Instruction A
Reproduce word for word the part of the passage on Colorado skiing that runs from "If any place" up to and including "powder at Aspen.".

Document passage
◆ ◆ ◆ ◆
Powder to the People
Experts and novices alike are drawn to the deep powder, long season, and huge vertical drops of this high-altitude kingdom of snow.
If any place on the planet is designed for skiing, it’s Colorado. And it didn’t take early settlers long to discover it. It is thought that skis were first used in a mining camp along the Blue River near present-day Breckenridge during the winter of 1859–60. Father John L. Dyer, the most famous of the 50 or so stalwarts contracted to carry mail over the mountains, used skis to deliver letters and the word of God to remote mining camps.
Perfect powder at Aspen.
Getty Images
Miners from Irwin and Crested Butte challenged each other to downhill races as early as 1886. In 1911, Norwegian ski jumper Carl Howelsen – dubbed the “Flying Norseman” during a brief stint with Barnum & Bailey’s circus – thrilled crowds in Hot Sulphur Springs by soaring 79ft (24 meters) through the air. Two years later, when Denver was blanketed by one of the worst blizzards of the century, Howelsen and a handful of other skiers impressed local sportsmen by sliding down Capitol Hill. The episode inspired the formation of the Denver Rocky Mountain Ski Club, which soon became an avid promoter of the sport.
Skier at Copper Mountain.
◆ ◆ ◆ ◆
Instruction B
Quote the records from the line with "scientific name: Damaliscus korrigum" up to and including the line with "genus: Funaria".
◆ ◆ ◆ ◆
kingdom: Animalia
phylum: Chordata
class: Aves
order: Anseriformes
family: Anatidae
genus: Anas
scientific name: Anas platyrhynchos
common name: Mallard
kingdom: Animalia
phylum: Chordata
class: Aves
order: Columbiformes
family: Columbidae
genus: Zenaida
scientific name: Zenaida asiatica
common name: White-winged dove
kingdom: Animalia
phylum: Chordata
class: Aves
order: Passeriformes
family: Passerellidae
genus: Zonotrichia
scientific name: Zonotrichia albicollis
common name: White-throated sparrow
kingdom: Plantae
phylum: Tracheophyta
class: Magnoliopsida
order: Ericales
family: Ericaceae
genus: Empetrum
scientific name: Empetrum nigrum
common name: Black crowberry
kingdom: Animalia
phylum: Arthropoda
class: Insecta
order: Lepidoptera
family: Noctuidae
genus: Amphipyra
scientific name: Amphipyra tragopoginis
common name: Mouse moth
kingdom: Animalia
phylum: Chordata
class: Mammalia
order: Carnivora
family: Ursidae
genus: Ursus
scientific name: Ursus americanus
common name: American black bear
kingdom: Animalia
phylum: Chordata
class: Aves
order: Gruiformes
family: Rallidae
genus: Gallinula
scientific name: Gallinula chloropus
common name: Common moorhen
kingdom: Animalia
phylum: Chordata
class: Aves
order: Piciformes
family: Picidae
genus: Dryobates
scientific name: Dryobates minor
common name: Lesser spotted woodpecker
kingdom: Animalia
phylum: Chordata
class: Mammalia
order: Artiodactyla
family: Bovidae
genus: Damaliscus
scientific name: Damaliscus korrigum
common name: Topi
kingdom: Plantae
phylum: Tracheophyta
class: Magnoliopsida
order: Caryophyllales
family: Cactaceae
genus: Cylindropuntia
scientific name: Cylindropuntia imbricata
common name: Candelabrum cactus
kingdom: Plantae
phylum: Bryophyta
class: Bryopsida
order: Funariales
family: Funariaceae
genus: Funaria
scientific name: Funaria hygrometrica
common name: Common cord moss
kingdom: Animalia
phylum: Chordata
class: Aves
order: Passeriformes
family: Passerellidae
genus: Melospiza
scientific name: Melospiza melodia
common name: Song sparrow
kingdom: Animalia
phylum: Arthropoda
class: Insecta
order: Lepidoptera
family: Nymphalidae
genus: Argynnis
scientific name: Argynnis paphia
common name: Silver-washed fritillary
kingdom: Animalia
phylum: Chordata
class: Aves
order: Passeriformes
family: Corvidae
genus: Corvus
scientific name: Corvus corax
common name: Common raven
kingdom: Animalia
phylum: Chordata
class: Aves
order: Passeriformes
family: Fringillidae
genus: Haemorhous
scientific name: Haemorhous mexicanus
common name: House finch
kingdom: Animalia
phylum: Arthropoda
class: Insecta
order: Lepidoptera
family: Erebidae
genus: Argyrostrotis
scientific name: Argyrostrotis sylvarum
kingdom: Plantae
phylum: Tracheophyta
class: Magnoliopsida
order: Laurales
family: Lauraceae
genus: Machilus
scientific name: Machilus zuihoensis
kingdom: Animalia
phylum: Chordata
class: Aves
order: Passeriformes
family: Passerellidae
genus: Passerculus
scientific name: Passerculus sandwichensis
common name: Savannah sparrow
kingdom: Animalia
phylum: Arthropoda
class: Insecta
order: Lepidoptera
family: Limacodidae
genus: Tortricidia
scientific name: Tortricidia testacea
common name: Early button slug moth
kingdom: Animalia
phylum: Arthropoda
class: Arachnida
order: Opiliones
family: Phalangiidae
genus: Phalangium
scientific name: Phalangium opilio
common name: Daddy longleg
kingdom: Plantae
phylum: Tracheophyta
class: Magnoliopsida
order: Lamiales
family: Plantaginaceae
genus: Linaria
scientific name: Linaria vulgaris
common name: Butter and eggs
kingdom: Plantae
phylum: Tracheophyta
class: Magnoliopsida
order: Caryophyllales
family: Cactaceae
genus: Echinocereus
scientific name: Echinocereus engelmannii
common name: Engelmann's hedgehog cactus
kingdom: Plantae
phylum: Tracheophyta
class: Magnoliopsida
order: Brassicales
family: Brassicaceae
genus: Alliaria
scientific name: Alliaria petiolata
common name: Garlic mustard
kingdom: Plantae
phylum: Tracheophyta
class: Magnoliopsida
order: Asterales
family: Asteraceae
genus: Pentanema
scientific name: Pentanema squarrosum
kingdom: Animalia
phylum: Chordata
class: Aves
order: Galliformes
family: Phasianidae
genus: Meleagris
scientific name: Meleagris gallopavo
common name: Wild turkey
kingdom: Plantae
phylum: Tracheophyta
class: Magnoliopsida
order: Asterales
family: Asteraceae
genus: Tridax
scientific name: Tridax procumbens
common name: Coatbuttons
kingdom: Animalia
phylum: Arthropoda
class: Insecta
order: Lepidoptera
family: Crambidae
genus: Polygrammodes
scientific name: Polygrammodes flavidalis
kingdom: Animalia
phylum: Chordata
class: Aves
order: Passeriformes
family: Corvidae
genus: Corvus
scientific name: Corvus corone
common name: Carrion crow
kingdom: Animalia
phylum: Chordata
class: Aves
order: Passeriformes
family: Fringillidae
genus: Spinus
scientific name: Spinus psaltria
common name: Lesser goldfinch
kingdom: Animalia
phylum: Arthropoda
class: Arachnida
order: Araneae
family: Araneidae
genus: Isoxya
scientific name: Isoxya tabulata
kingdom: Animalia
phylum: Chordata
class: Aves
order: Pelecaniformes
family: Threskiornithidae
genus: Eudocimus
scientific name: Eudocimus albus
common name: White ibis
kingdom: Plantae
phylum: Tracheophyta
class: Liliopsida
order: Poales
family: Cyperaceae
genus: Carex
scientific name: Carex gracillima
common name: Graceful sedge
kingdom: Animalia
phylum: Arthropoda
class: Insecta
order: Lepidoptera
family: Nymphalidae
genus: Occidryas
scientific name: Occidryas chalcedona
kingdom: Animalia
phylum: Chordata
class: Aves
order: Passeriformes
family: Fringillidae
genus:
◆ ◆ ◆ ◆
Finished answer A
If any place on the planet is designed for skiing, it’s Colorado. And it didn’t take early settlers long to discover it. It is thought that skis were first used in a mining camp along the Blue River near present-day Breckenridge during the winter of 1859–60. Father John L. Dyer, the most famous of the 50 or so stalwarts contracted to carry mail over the mountains, used skis to deliver letters and the word of God to remote mining camps.
Perfect powder at Aspen.

Finished answer B
scientific name: Damaliscus korrigum
common name: Topi
kingdom: Plantae
phylum: Tracheophyta
class: Magnoliopsida
order: Caryophyllales
family: Cactaceae
genus: Cylindropuntia
scientific name: Cylindropuntia imbricata
common name: Candelabrum cactus
kingdom: Plantae
phylum: Bryophyta
class: Bryopsida
order: Funariales
family: Funariaceae
genus: Funaria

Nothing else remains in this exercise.